I blogged about that (but I can’t still post links; the title is “Problems with xdg-desktop-portal-kde as well”), just in case.
I can post links now, here it is
I have the same issue when running VMware Workstation (installed from AUR on Arch), this dialog is spammed in a loop without any information who is requesting the control (and why “remote”??? I was really scared when it first appeared, like someone was trying to gain access to my computer remotely…).
This is the permission dialog you get when you enable the Remote Desktop RDP server.
It’s not that, I have Remote Desktop RDP server disabled.
You also get this when other things try to use the “shared desktop” portal. KDEConnect is one of such things that people had trouble with.
The current Plasma version 6.2.4 has more details in the popup, and there is some more work on this in 6.3.
Thanks for the reply! But I’m already on 6.2.4 and the last time this triggered it didn’t have any details.
What’s the “shared desktop” portal? And why would VMware request access to it? What permissions/possibilities does it give to the app?

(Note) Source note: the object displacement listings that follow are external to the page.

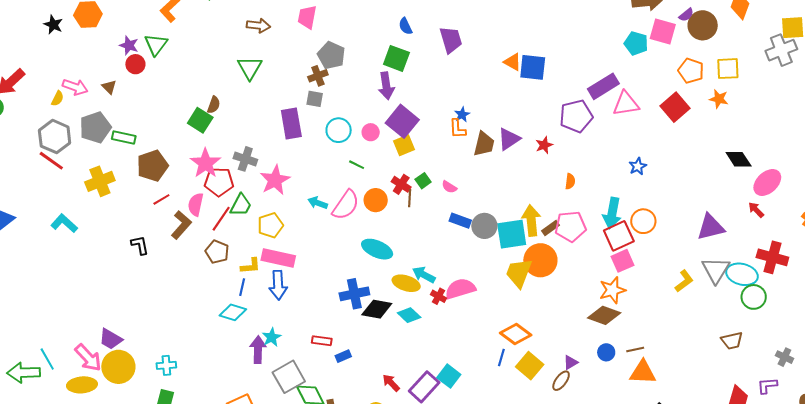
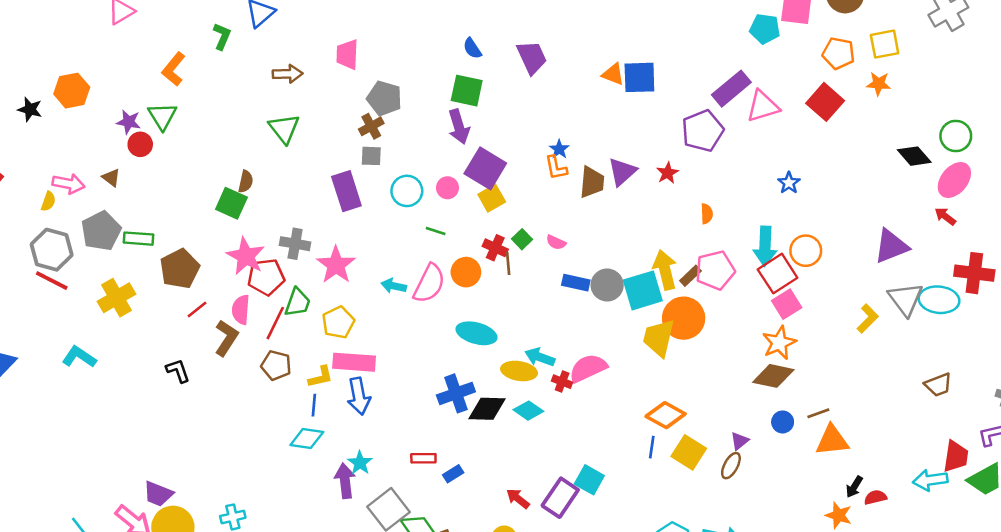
green circle: (754, 297) -> (956, 136), moved

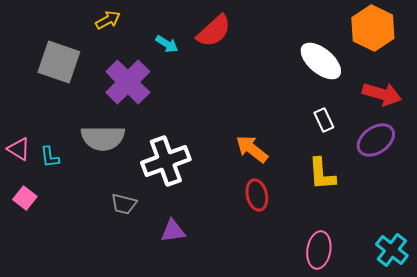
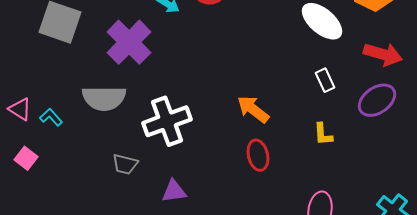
cyan L-shape: (50, 157) -> (51, 117), turned 145
yellow L-shape: (322, 174) -> (323, 134), size x0.7

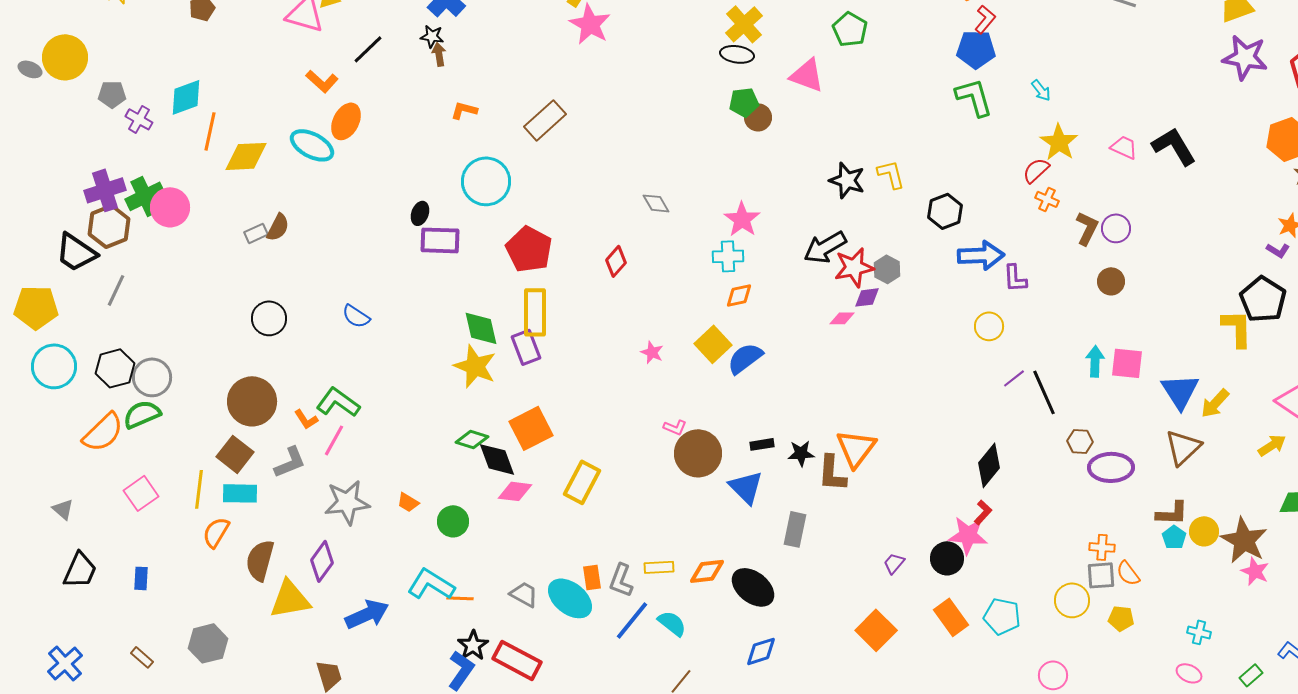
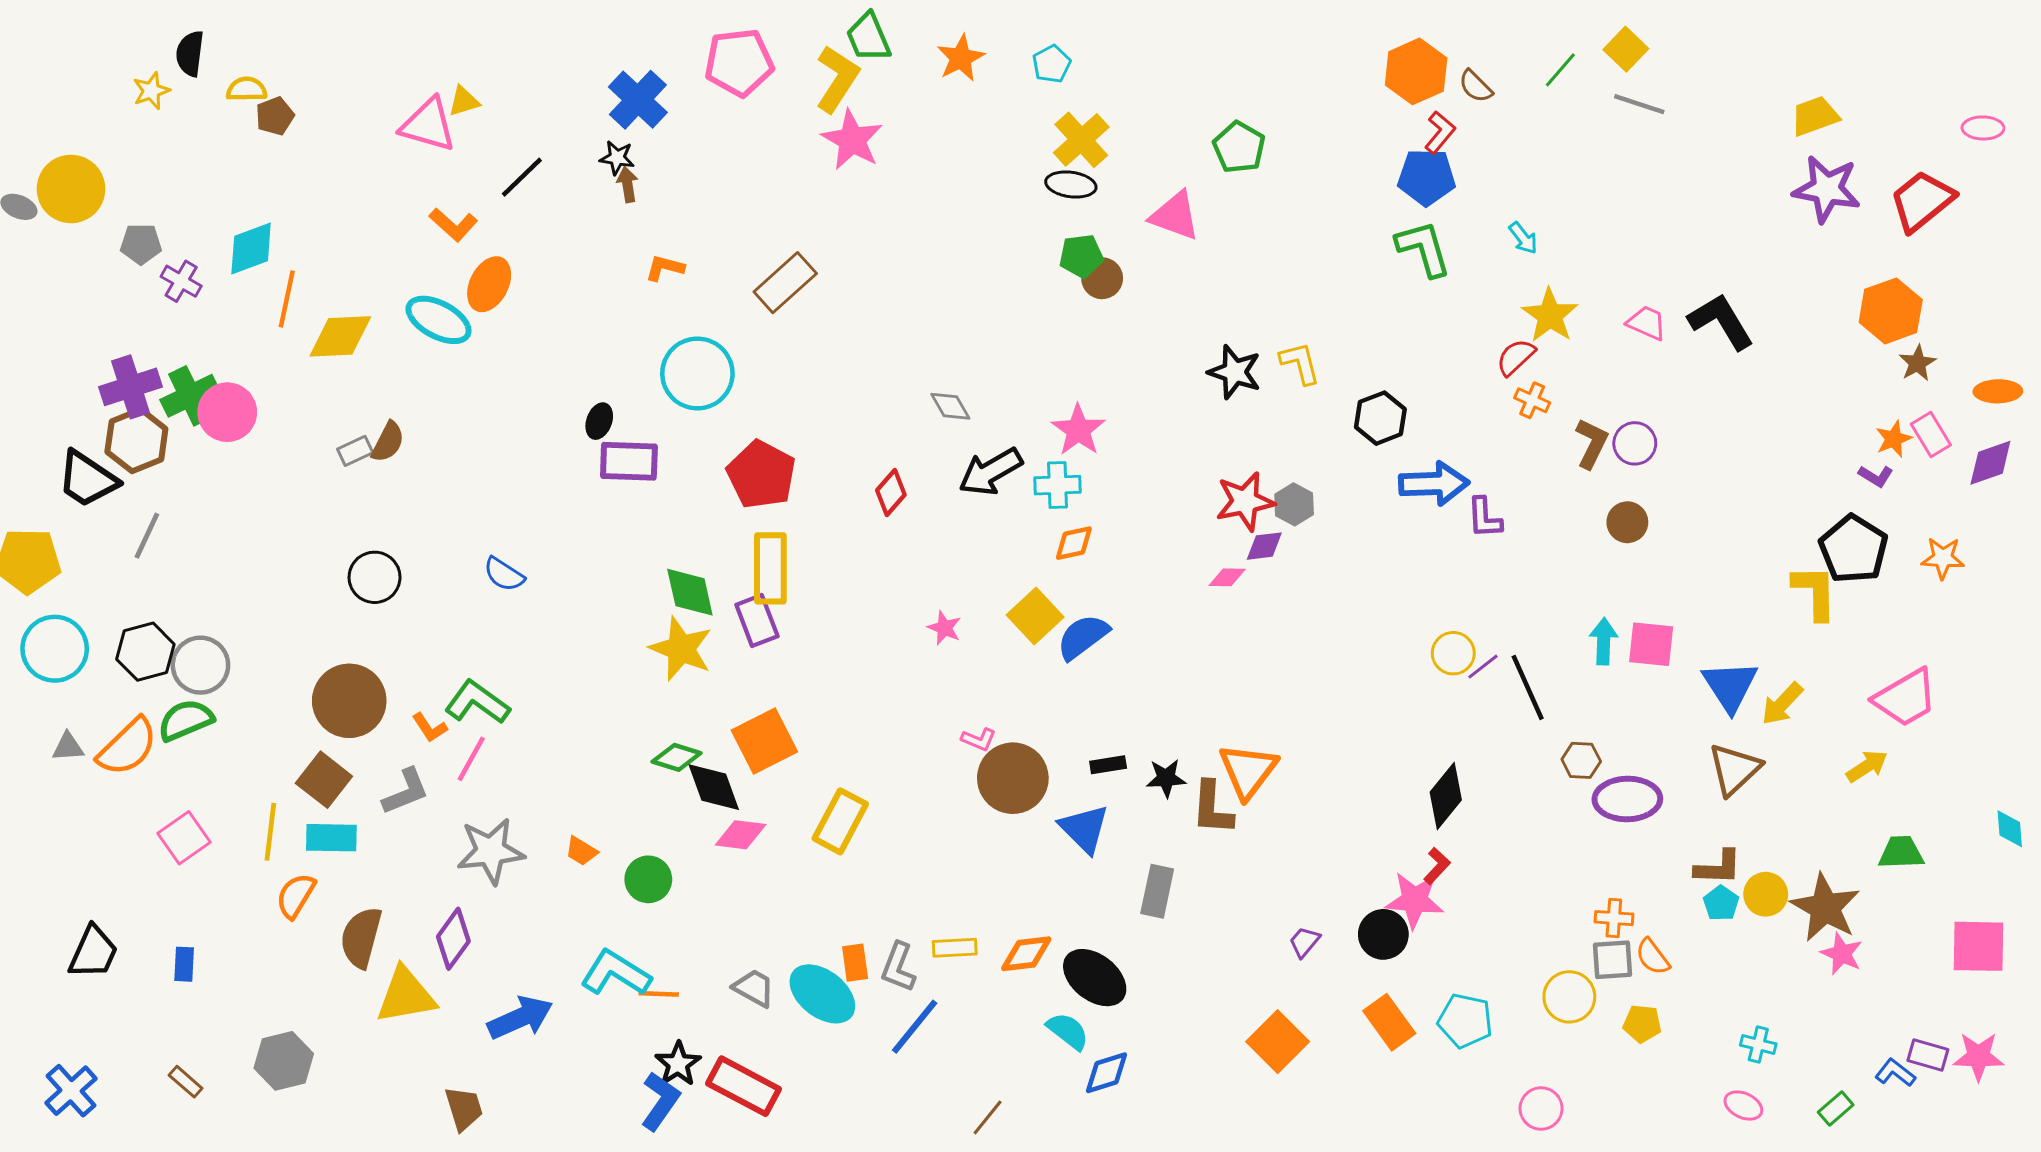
black arrow: (825, 247) -> (991, 472), moved
yellow circle: (989, 326) -> (1453, 653), moved
gray triangle: (63, 509) -> (68, 747), moved, turned -45
cyan semicircle: (672, 623) -> (1068, 1031), moved

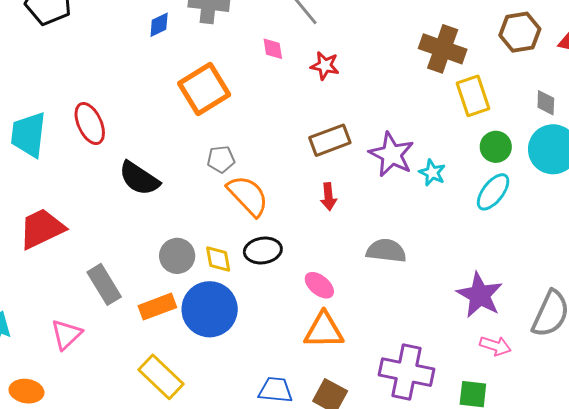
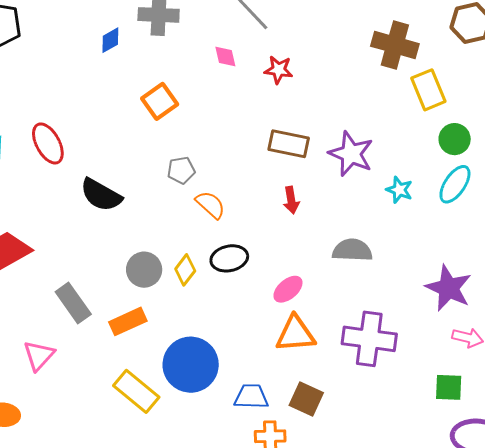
orange square: (204, 89) -> (160, 101), size x0.7
brown rectangle: (330, 140) -> (289, 144), turned 36
cyan star: (432, 173) -> (399, 190), moved
orange semicircle: (248, 196) -> (211, 205), size x0.7
yellow diamond: (218, 259) -> (185, 270), turned 52
pink ellipse: (319, 285) -> (288, 289), turned -76
blue circle: (210, 309) -> (191, 365), moved
purple cross: (406, 372) -> (369, 339), moved

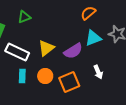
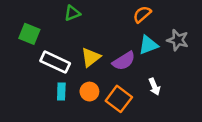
green triangle: (24, 17) -> (72, 13), moved
orange square: (69, 82) -> (119, 99), turned -30

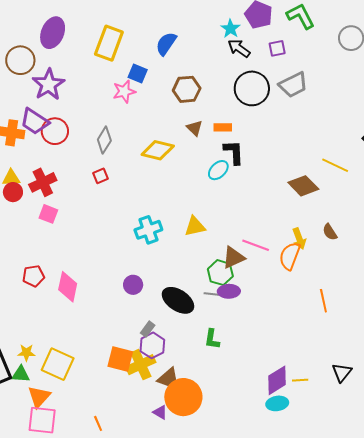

I don’t know if there’s any chance for the “right people” to see this, but, it’s baffling that UI this bad got released and has remained unfixed for this long.
By and large, I’ve got positive things to say about KDE, but this should have never gone anywhere near “production” until it was developed enough to cover the bare minimum functionality necessary to at least produce a dialog box containing the bare minimum information needed for the user to interact with it. Right? Is KDE ok? (Do I misunderstand the development model and need to blame Fedora instead?)
That’s not how free software development work. In free software we release early and release often. “Not great” functionality is better than no functionality. If we’d wait until the UI is perfect, Plasma 6 would not have support for desktop sharing, and that would be very problematic.
In have no idea - I don’t even know what VMWare product you’re are talking about. I assume that a VMWare agent running on a VM guest may want to access the “remote desktop” portal to move the mouse and press keys to do display integration why the host.
That’s my point though. This isn’t “not great”; it’s detrimental. In its current state, it’d be markedly better if it didn’t exist at all. It has zero value for its intended functionality, and negative value for user experience, in some cases, breaking use cases, like if you land the wrong side of a Steam flatpak.
I think your answer fits perfectly for KDE’s multitouch gesture support. That feature is narrowly a net positive, not finished, has some issues, and needs more functionality. But it’s a nascent feature that deserves to exist.
This notification is half a feature that does not deserve to exist, and would serve users better if it was completely disabled until it’s closer to done. Somebody injected brokenness into a bunch of people’s desktops and then left it there.